If the changes cannot be hosted on Beta Cluster, explain why and provide links to an alternate public environment instead where the Performance Team can also SSH into. Links to code only is insufficient for a performance review.
IPInfo is available to logged-in users on our test environment: https://thegoodplace.wmcloud.org/index.php?title=Special:Log
Clicking buttons next to the IP addresses will result in a popup displaying either data or an error message.
Which code to review
(Provide links to all proposed changes and/or repositories. It should also describe changes which have not yet been merged or deployed but are planned prior to deployment.
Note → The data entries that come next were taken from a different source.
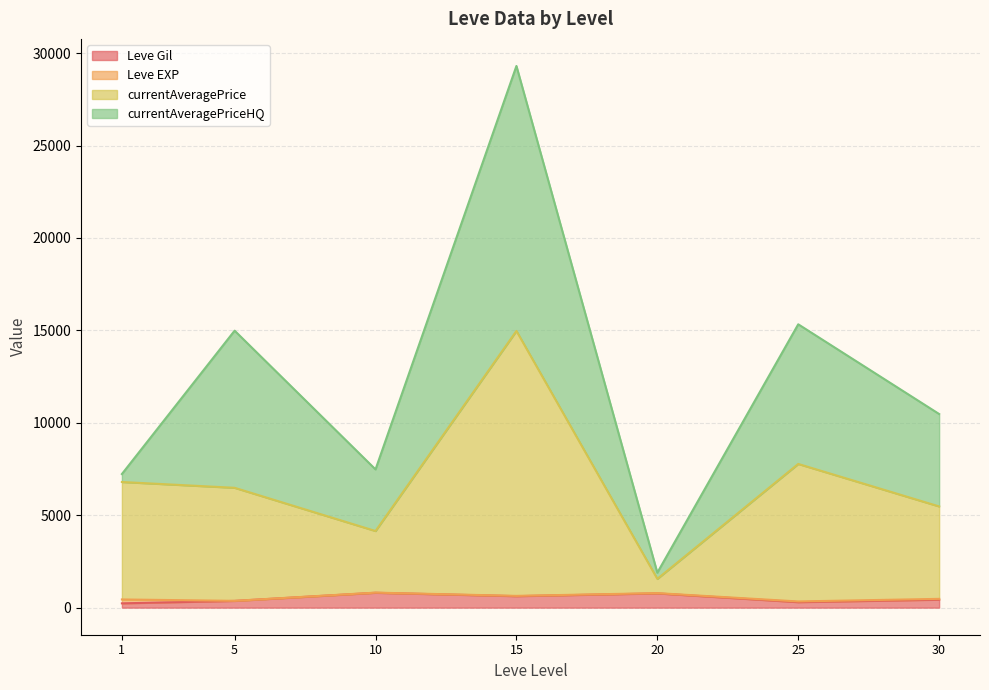

At which category is the sum across all series the highest?

15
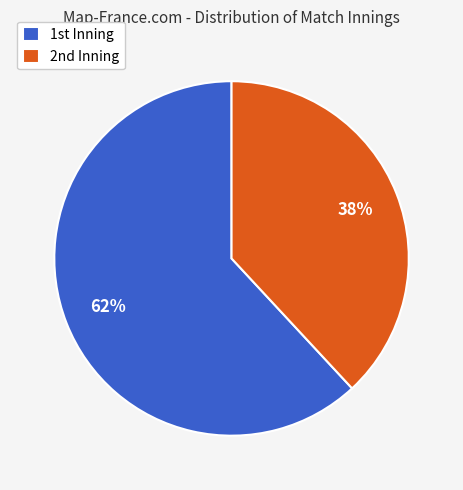

How many segments does this pie chart have?

2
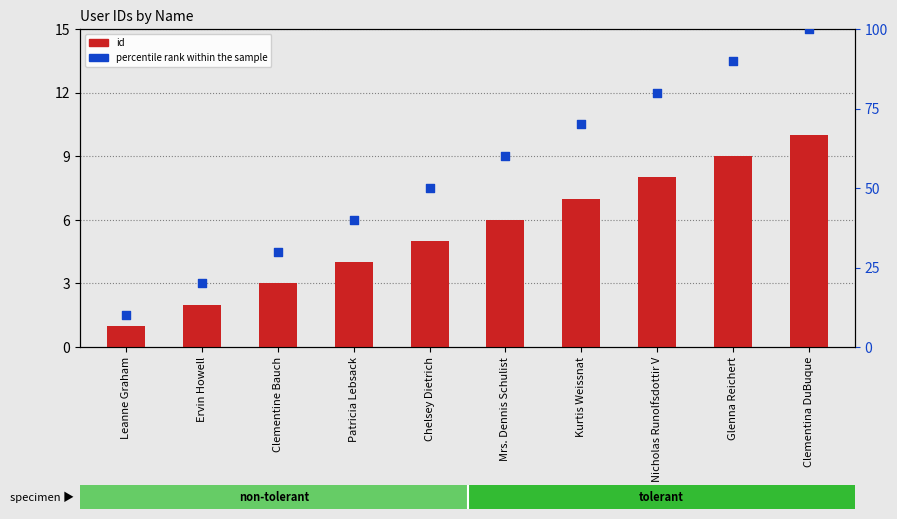

Which series has the largest total across all categories?

percentile rank within the sample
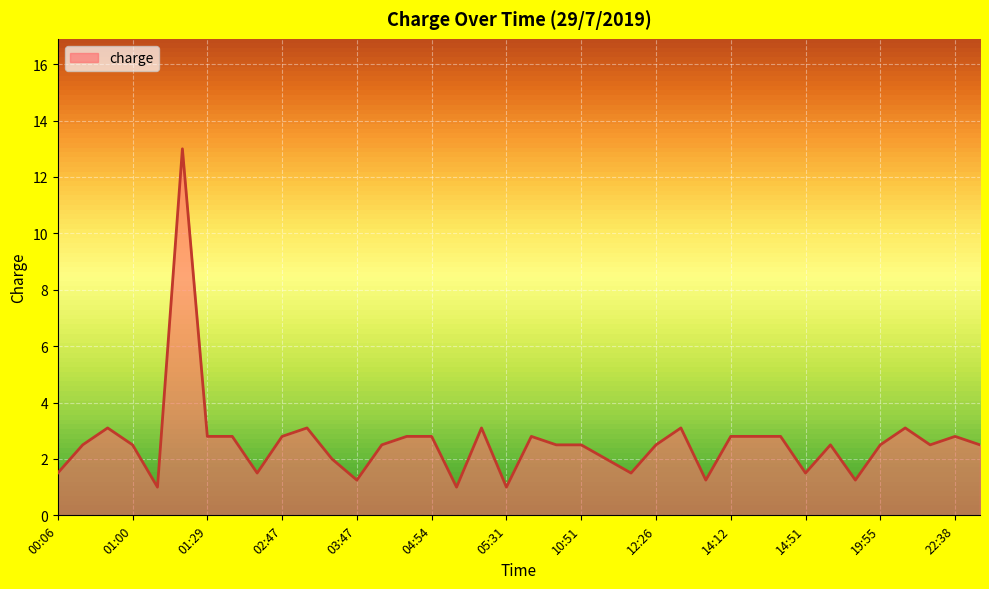

True or false: there are more than 1 points higher than both neighbors.

True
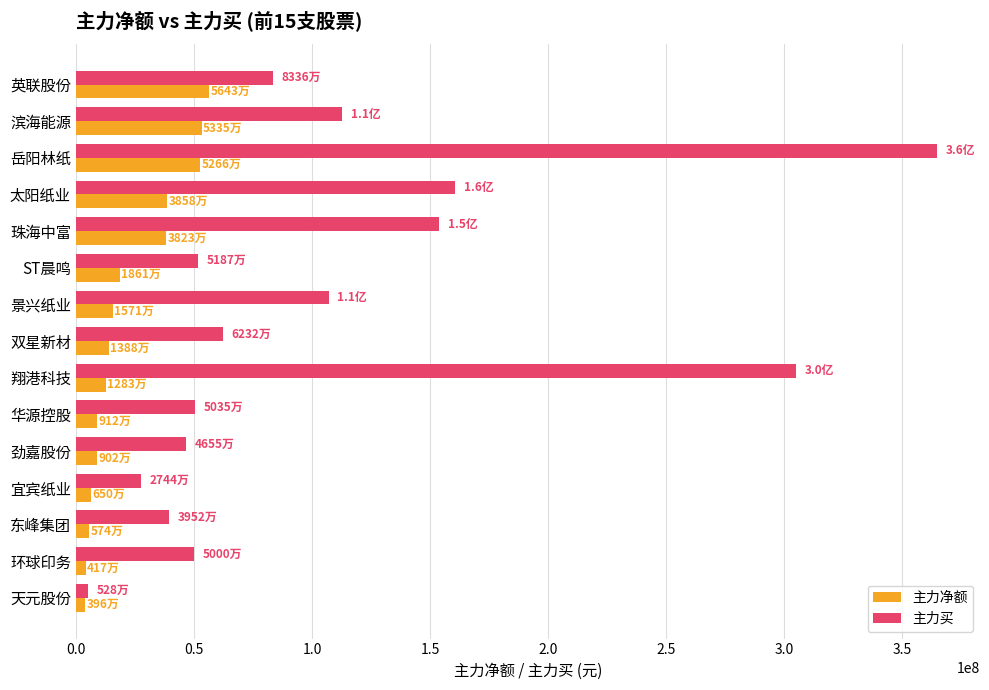

Which category has the highest value in the 主力买 series?

岳阳林纸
E.g. production Puppet, wmf config, or in-flight features expected to complete prior to launch date, etc.).
Gerrit: https://gerrit.wikimedia.org/r/admin/repos/mediawiki%2Fextensions%2FIPInfo|mediawiki/extensions/IPInfo
Github: https://github.com/wikimedia/mediawiki-extensions-IPInfo
Performance assessment
Please initiate the performance assessment by answering the below:
- What work has been done to ensure the best possible performance of the feature?
Data for each IP address is requested on demand, rather than holding up page load.
Data is only requested once for each log entry or edit on the page.
- What are likely to be the weak areas (e.g. bottlenecks) of the code in terms of performance?
We may be limited by the performance of GeoIP2 library.
In future versions, if more datasets and services are used, a likely bottleneck will be the performance and availability of the 3rd party webservice.
- Are there potential optimisations that haven't been performed yet?
Depending on the license and the product requirements, we may be able to cache revisions/logs made by anon users and make requests to our API without credentials (which will give all users the information from the varnish cache).
A new popup widget is appended for each button. The data for each log entry or edit is cached in the widget, but data for the same IP address may be requested more than once if it occurs in a different log entry or edit. We could re-use the same popup widget, and we could store a map of the data for each IP address rather than perform several requests for the same IP address (but different log/edit IDs). The design is subject to change, and we do not yet know how the tool will be used.
- Please list which performance measurements are in place for the feature and/or what you've measured ad-hoc so far. If you are unsure what to measure, ask the Performance Team for advice: performance-team@wikimedia.org.
We plan on implementing logging via an EventLogging schema, including how long the requests take and how often the tool is used.